College of Education graduate Chandra Groves. (Photo: Submitted)

She is incredibly grateful for the perspective her healing journey gave her and credits it with helping her connect with the students in her classrooms that may be facing their own variety of visible and invisible disabilities.

“When I first came back from my accident, I had College of Education faculty connect with me on a human to human basis. It wasn’t like, you’re the student and I’m the professor,” said Groves. “It provided such a holistic perspective of what it’s like to be the teacher of a student that needs a little bit of extra help sometimes. And that’s a perspective that I didn’t have before.”

This dedication to her studies and to her practicum placement led Groves to receive the top student awards presented by the College of Education during USask’s virtual Spring Convocation ceremony.  These included the Professionalism Award for Excellence in Teaching and the Saskatchewan Teachers’ Federation Award, which are presented to the top practicum student and to the student with the highest academic average, respectively. The Professionalism Award for Excellence in Teaching recipient is chosen from the pool of students who received the Bates Award, presented to those who excelled in their practicum placements.
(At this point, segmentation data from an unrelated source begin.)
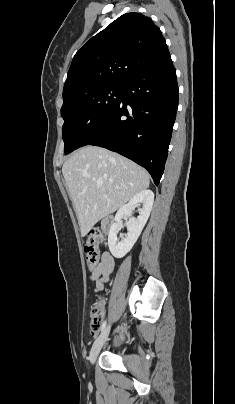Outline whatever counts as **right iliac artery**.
<instances>
[{
    "label": "right iliac artery",
    "instance_id": "right-iliac-artery-1",
    "mask_svg": "<svg viewBox=\"0 0 235 404\" xmlns=\"http://www.w3.org/2000/svg\"><path fill=\"white\" fill-rule=\"evenodd\" d=\"M105 326H106V321L103 323V325H102V327L100 329L101 332L105 329Z\"/></svg>",
    "mask_w": 235,
    "mask_h": 404
}]
</instances>
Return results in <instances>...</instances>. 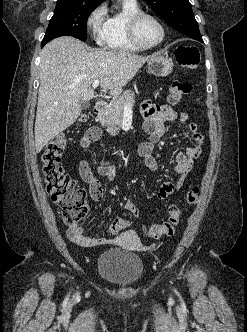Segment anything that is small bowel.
I'll return each mask as SVG.
<instances>
[{"label": "small bowel", "mask_w": 247, "mask_h": 332, "mask_svg": "<svg viewBox=\"0 0 247 332\" xmlns=\"http://www.w3.org/2000/svg\"><path fill=\"white\" fill-rule=\"evenodd\" d=\"M142 127L148 135V140L142 142L139 146L138 152L143 159L145 165L152 171H156L158 163L153 155L155 144L169 131V122L179 121L180 124H185L189 120V115L186 112L178 113L170 105H158L146 100L142 104ZM188 130L191 133L192 139L195 142L194 146L188 147L184 152L176 154L175 172L178 174L176 182H165L159 188L156 197L158 199H166L175 191L183 188L186 178L192 169L193 162L202 152L201 145L204 142L203 135L198 132L196 123L190 122L187 124ZM101 130L97 127H92L87 130L81 139V146L86 150L92 143L101 138ZM96 172L106 177L109 181H113L116 177V169L110 161H100ZM79 175L81 179L88 185L89 193L94 201H100L103 197L102 186L97 179L95 173L86 161H81L79 164ZM125 209L137 217L140 214L139 206L133 200L125 202ZM67 235L74 243L84 247H95L100 245L110 244L111 239L103 237H92L84 234L83 228L78 224H72L67 227Z\"/></svg>", "instance_id": "c3829d8e"}]
</instances>
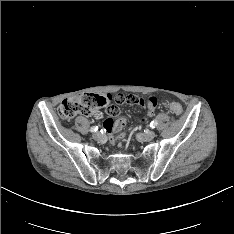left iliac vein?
I'll list each match as a JSON object with an SVG mask.
<instances>
[{
	"label": "left iliac vein",
	"instance_id": "4c4485c4",
	"mask_svg": "<svg viewBox=\"0 0 234 234\" xmlns=\"http://www.w3.org/2000/svg\"><path fill=\"white\" fill-rule=\"evenodd\" d=\"M155 136H156L155 132L151 130L144 134H138L137 138L141 141L149 142L153 140Z\"/></svg>",
	"mask_w": 234,
	"mask_h": 234
}]
</instances>
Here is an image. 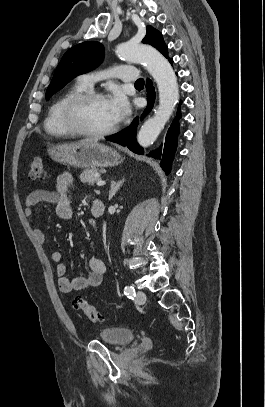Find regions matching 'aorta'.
<instances>
[{
	"label": "aorta",
	"mask_w": 265,
	"mask_h": 407,
	"mask_svg": "<svg viewBox=\"0 0 265 407\" xmlns=\"http://www.w3.org/2000/svg\"><path fill=\"white\" fill-rule=\"evenodd\" d=\"M120 59L145 64L147 71L157 83L159 105L152 118L141 127L137 140L142 147L152 145L171 117L179 100L177 78L170 63L155 49L131 42L117 46Z\"/></svg>",
	"instance_id": "aorta-1"
}]
</instances>
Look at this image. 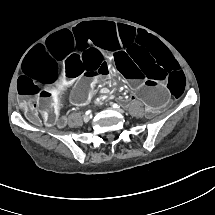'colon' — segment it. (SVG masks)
Listing matches in <instances>:
<instances>
[{
    "label": "colon",
    "instance_id": "obj_1",
    "mask_svg": "<svg viewBox=\"0 0 215 215\" xmlns=\"http://www.w3.org/2000/svg\"><path fill=\"white\" fill-rule=\"evenodd\" d=\"M40 107L42 111L45 113V121L46 124L51 126L56 123L58 118V111L55 107V104L52 98H43L40 100ZM27 117L33 121L36 120V114L32 109H27L26 111Z\"/></svg>",
    "mask_w": 215,
    "mask_h": 215
}]
</instances>
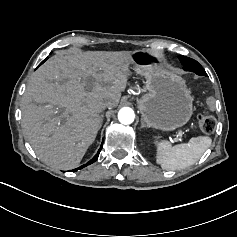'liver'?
<instances>
[{"label":"liver","instance_id":"6515ba94","mask_svg":"<svg viewBox=\"0 0 237 237\" xmlns=\"http://www.w3.org/2000/svg\"><path fill=\"white\" fill-rule=\"evenodd\" d=\"M134 63L132 53L79 52L54 56L22 97V128L38 158L60 169L77 167L99 130L100 102L119 104Z\"/></svg>","mask_w":237,"mask_h":237}]
</instances>
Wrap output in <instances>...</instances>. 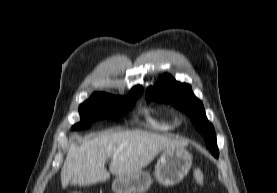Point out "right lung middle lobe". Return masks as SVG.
<instances>
[{
    "label": "right lung middle lobe",
    "mask_w": 277,
    "mask_h": 193,
    "mask_svg": "<svg viewBox=\"0 0 277 193\" xmlns=\"http://www.w3.org/2000/svg\"><path fill=\"white\" fill-rule=\"evenodd\" d=\"M141 94H129L126 97L94 93L87 101L79 106L81 121L72 126V130L91 127L96 120H114L132 109Z\"/></svg>",
    "instance_id": "1"
}]
</instances>
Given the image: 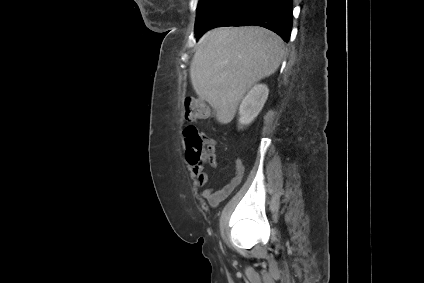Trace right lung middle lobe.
Segmentation results:
<instances>
[{
    "mask_svg": "<svg viewBox=\"0 0 424 283\" xmlns=\"http://www.w3.org/2000/svg\"><path fill=\"white\" fill-rule=\"evenodd\" d=\"M228 0H199L195 22V32L203 28L216 15Z\"/></svg>",
    "mask_w": 424,
    "mask_h": 283,
    "instance_id": "obj_1",
    "label": "right lung middle lobe"
}]
</instances>
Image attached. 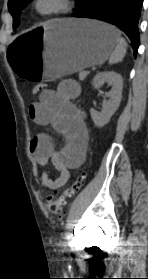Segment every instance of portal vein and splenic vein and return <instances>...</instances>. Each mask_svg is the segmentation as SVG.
Here are the masks:
<instances>
[{"instance_id": "obj_1", "label": "portal vein and splenic vein", "mask_w": 148, "mask_h": 279, "mask_svg": "<svg viewBox=\"0 0 148 279\" xmlns=\"http://www.w3.org/2000/svg\"><path fill=\"white\" fill-rule=\"evenodd\" d=\"M88 74H89L88 71H84V72H83V75H84V76H87Z\"/></svg>"}]
</instances>
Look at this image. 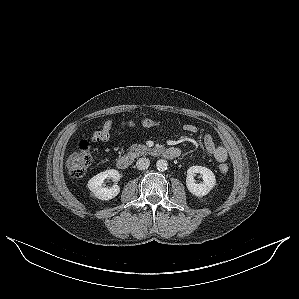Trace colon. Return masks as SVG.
I'll return each instance as SVG.
<instances>
[{
    "instance_id": "5ec220e1",
    "label": "colon",
    "mask_w": 299,
    "mask_h": 299,
    "mask_svg": "<svg viewBox=\"0 0 299 299\" xmlns=\"http://www.w3.org/2000/svg\"><path fill=\"white\" fill-rule=\"evenodd\" d=\"M141 125L144 127H155L158 126V122L145 118L141 120ZM134 124L133 121H124L122 122V126H132ZM92 163V155L90 153V145L89 142L84 140L80 142L78 149L70 154L66 160V168L72 177H81L83 176ZM219 169L222 173H227L229 167L227 164H221Z\"/></svg>"
}]
</instances>
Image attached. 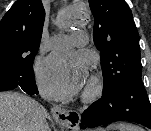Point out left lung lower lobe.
Masks as SVG:
<instances>
[{
	"instance_id": "1",
	"label": "left lung lower lobe",
	"mask_w": 151,
	"mask_h": 131,
	"mask_svg": "<svg viewBox=\"0 0 151 131\" xmlns=\"http://www.w3.org/2000/svg\"><path fill=\"white\" fill-rule=\"evenodd\" d=\"M129 121L151 129V104L141 76H132L91 104L80 117L82 129Z\"/></svg>"
}]
</instances>
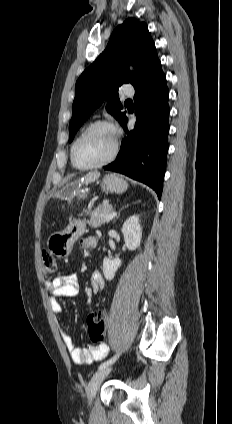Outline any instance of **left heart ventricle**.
<instances>
[{
    "mask_svg": "<svg viewBox=\"0 0 232 424\" xmlns=\"http://www.w3.org/2000/svg\"><path fill=\"white\" fill-rule=\"evenodd\" d=\"M114 143V134L107 128H96L89 132L76 148V161L79 165H91L106 158Z\"/></svg>",
    "mask_w": 232,
    "mask_h": 424,
    "instance_id": "left-heart-ventricle-1",
    "label": "left heart ventricle"
}]
</instances>
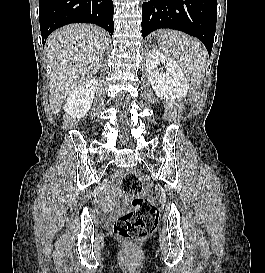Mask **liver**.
<instances>
[{"label": "liver", "mask_w": 265, "mask_h": 273, "mask_svg": "<svg viewBox=\"0 0 265 273\" xmlns=\"http://www.w3.org/2000/svg\"><path fill=\"white\" fill-rule=\"evenodd\" d=\"M107 34L89 24H71L53 32L46 51L51 66L50 105L58 113L66 97L94 76L108 47Z\"/></svg>", "instance_id": "6515ba94"}]
</instances>
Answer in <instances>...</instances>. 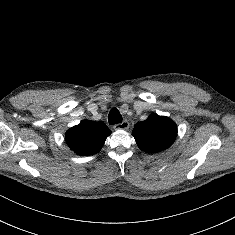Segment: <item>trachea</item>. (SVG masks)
I'll list each match as a JSON object with an SVG mask.
<instances>
[{"label":"trachea","mask_w":235,"mask_h":235,"mask_svg":"<svg viewBox=\"0 0 235 235\" xmlns=\"http://www.w3.org/2000/svg\"><path fill=\"white\" fill-rule=\"evenodd\" d=\"M109 124H118L122 123V116L117 108H112L108 115Z\"/></svg>","instance_id":"trachea-1"}]
</instances>
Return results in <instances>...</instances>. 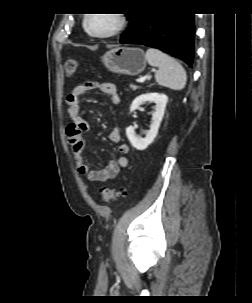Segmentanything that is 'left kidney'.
<instances>
[{
  "instance_id": "5707ae66",
  "label": "left kidney",
  "mask_w": 252,
  "mask_h": 303,
  "mask_svg": "<svg viewBox=\"0 0 252 303\" xmlns=\"http://www.w3.org/2000/svg\"><path fill=\"white\" fill-rule=\"evenodd\" d=\"M167 101L168 97L165 94L159 93L142 94L133 100L130 106V113L136 110L140 105L144 104L145 102H154L156 104L155 111L152 113V122L150 125V129L147 131L145 138L137 136L135 133V128L133 126H129L126 128V135L132 146L135 147L137 150L146 149L156 138L160 123L164 116Z\"/></svg>"
}]
</instances>
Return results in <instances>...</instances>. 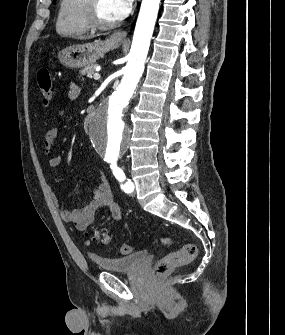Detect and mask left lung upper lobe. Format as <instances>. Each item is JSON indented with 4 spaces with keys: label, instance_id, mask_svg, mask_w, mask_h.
Segmentation results:
<instances>
[{
    "label": "left lung upper lobe",
    "instance_id": "1",
    "mask_svg": "<svg viewBox=\"0 0 285 335\" xmlns=\"http://www.w3.org/2000/svg\"><path fill=\"white\" fill-rule=\"evenodd\" d=\"M56 2V0H53V3H55Z\"/></svg>",
    "mask_w": 285,
    "mask_h": 335
}]
</instances>
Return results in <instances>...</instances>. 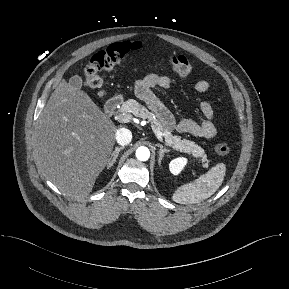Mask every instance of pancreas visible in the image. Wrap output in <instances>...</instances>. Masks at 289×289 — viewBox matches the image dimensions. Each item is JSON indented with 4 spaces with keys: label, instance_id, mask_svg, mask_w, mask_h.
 I'll use <instances>...</instances> for the list:
<instances>
[{
    "label": "pancreas",
    "instance_id": "1",
    "mask_svg": "<svg viewBox=\"0 0 289 289\" xmlns=\"http://www.w3.org/2000/svg\"><path fill=\"white\" fill-rule=\"evenodd\" d=\"M120 112L132 113L142 119H148L162 132L167 146L174 148L177 151L191 154L195 158H200L203 167L208 166L207 156L204 149L198 146L195 142L182 139L179 136L173 135L171 131L166 129L161 122L156 118L155 114L150 112L146 107L139 104L136 100L129 99L122 104Z\"/></svg>",
    "mask_w": 289,
    "mask_h": 289
}]
</instances>
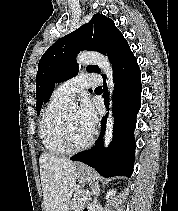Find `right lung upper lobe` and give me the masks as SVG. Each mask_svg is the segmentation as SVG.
I'll use <instances>...</instances> for the list:
<instances>
[{"instance_id":"1","label":"right lung upper lobe","mask_w":178,"mask_h":211,"mask_svg":"<svg viewBox=\"0 0 178 211\" xmlns=\"http://www.w3.org/2000/svg\"><path fill=\"white\" fill-rule=\"evenodd\" d=\"M52 91H53V89H52V88H51V89H49V90L47 91L46 96H45V101H47V100H48V98H49V96L51 95Z\"/></svg>"}]
</instances>
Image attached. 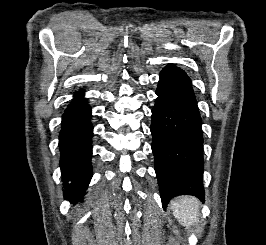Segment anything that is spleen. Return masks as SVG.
Returning <instances> with one entry per match:
<instances>
[{"label":"spleen","instance_id":"obj_1","mask_svg":"<svg viewBox=\"0 0 266 245\" xmlns=\"http://www.w3.org/2000/svg\"><path fill=\"white\" fill-rule=\"evenodd\" d=\"M170 209H172L175 219L183 227H194L196 223H199L200 203L195 197H178L171 201Z\"/></svg>","mask_w":266,"mask_h":245}]
</instances>
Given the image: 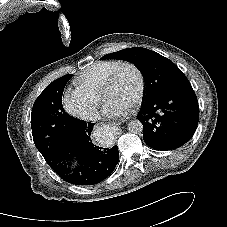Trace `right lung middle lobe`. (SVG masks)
<instances>
[{"label": "right lung middle lobe", "mask_w": 227, "mask_h": 227, "mask_svg": "<svg viewBox=\"0 0 227 227\" xmlns=\"http://www.w3.org/2000/svg\"><path fill=\"white\" fill-rule=\"evenodd\" d=\"M71 74L51 82L36 99L31 113V128L34 144L44 156L57 143V135L63 126L72 120V116L64 111L62 94Z\"/></svg>", "instance_id": "1"}]
</instances>
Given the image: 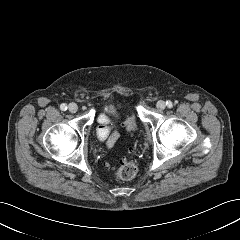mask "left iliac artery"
<instances>
[{
	"instance_id": "obj_1",
	"label": "left iliac artery",
	"mask_w": 240,
	"mask_h": 240,
	"mask_svg": "<svg viewBox=\"0 0 240 240\" xmlns=\"http://www.w3.org/2000/svg\"><path fill=\"white\" fill-rule=\"evenodd\" d=\"M166 105H167L169 108H171V107L173 106V104H172L171 101H167V102H166Z\"/></svg>"
}]
</instances>
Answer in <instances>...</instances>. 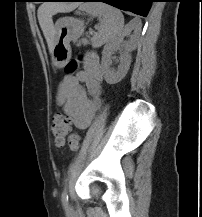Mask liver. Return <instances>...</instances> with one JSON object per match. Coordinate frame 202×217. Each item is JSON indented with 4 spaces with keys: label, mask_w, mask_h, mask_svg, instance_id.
I'll return each mask as SVG.
<instances>
[{
    "label": "liver",
    "mask_w": 202,
    "mask_h": 217,
    "mask_svg": "<svg viewBox=\"0 0 202 217\" xmlns=\"http://www.w3.org/2000/svg\"><path fill=\"white\" fill-rule=\"evenodd\" d=\"M78 3L45 2L38 8V20L46 38L49 52L52 53L55 29L52 16L58 12L67 13L78 7Z\"/></svg>",
    "instance_id": "1"
}]
</instances>
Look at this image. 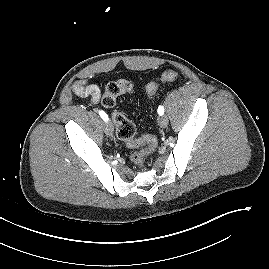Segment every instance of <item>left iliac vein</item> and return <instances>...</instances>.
I'll use <instances>...</instances> for the list:
<instances>
[{
  "instance_id": "1",
  "label": "left iliac vein",
  "mask_w": 269,
  "mask_h": 269,
  "mask_svg": "<svg viewBox=\"0 0 269 269\" xmlns=\"http://www.w3.org/2000/svg\"><path fill=\"white\" fill-rule=\"evenodd\" d=\"M158 124H159V126L162 127V128L167 127V125H168V118H167V116H165V115H161V116L158 118Z\"/></svg>"
}]
</instances>
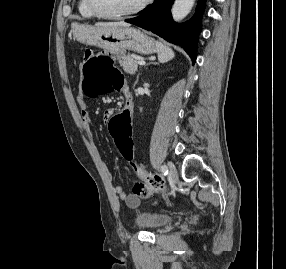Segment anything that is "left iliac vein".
Wrapping results in <instances>:
<instances>
[{"instance_id":"obj_1","label":"left iliac vein","mask_w":286,"mask_h":269,"mask_svg":"<svg viewBox=\"0 0 286 269\" xmlns=\"http://www.w3.org/2000/svg\"><path fill=\"white\" fill-rule=\"evenodd\" d=\"M168 171H169V176L172 182L176 184L178 180V175H177L176 167L172 162H168Z\"/></svg>"}]
</instances>
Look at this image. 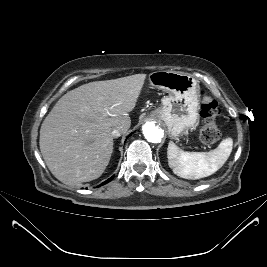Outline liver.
Masks as SVG:
<instances>
[{
	"instance_id": "liver-1",
	"label": "liver",
	"mask_w": 267,
	"mask_h": 267,
	"mask_svg": "<svg viewBox=\"0 0 267 267\" xmlns=\"http://www.w3.org/2000/svg\"><path fill=\"white\" fill-rule=\"evenodd\" d=\"M146 74L95 81L63 95L44 119L40 151L51 173L74 185L97 179L113 152L111 130L124 126L142 91Z\"/></svg>"
}]
</instances>
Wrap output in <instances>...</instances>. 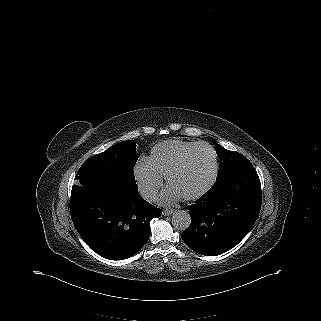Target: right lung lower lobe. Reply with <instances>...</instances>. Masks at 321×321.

Groves was nominated for the Bates Award by her collaborating teacher Ryan Michalenko at Bethlehem Catholic High School for her dedication to excellence and to ensuring students in her classes received all the supports necessary to be successful.

“Chandra resourcefully responded to the many students who, at varying times, were forced to self-isolate at home and took it upon herself to meet with absent students online to fill in any gaps in their learning and to simply check-in on how they were doing,” said Michalenko.

“This was not required or suggested of her, and became a standard of excellence for teachers to follow, placing Chandra in a unique position for an intern: that of being a role model for teachers, new and experienced,” he added.

Since completing her internship and wrapping up her coursework, Groves accepted a term position until the end of this school year teaching Grade 2 at École Holy Mary Catholic School in Martensville. She has interviewed with each of the Saskatoon and area school divisions and is hoping to receive a contract offer for the fall.          

“Every day that I come to school as a teacher, even when it’s hard, or even when the days are long or something doesn’t go right, it still fills my cup. And that’s how I know that I got it right this time,” said Groves.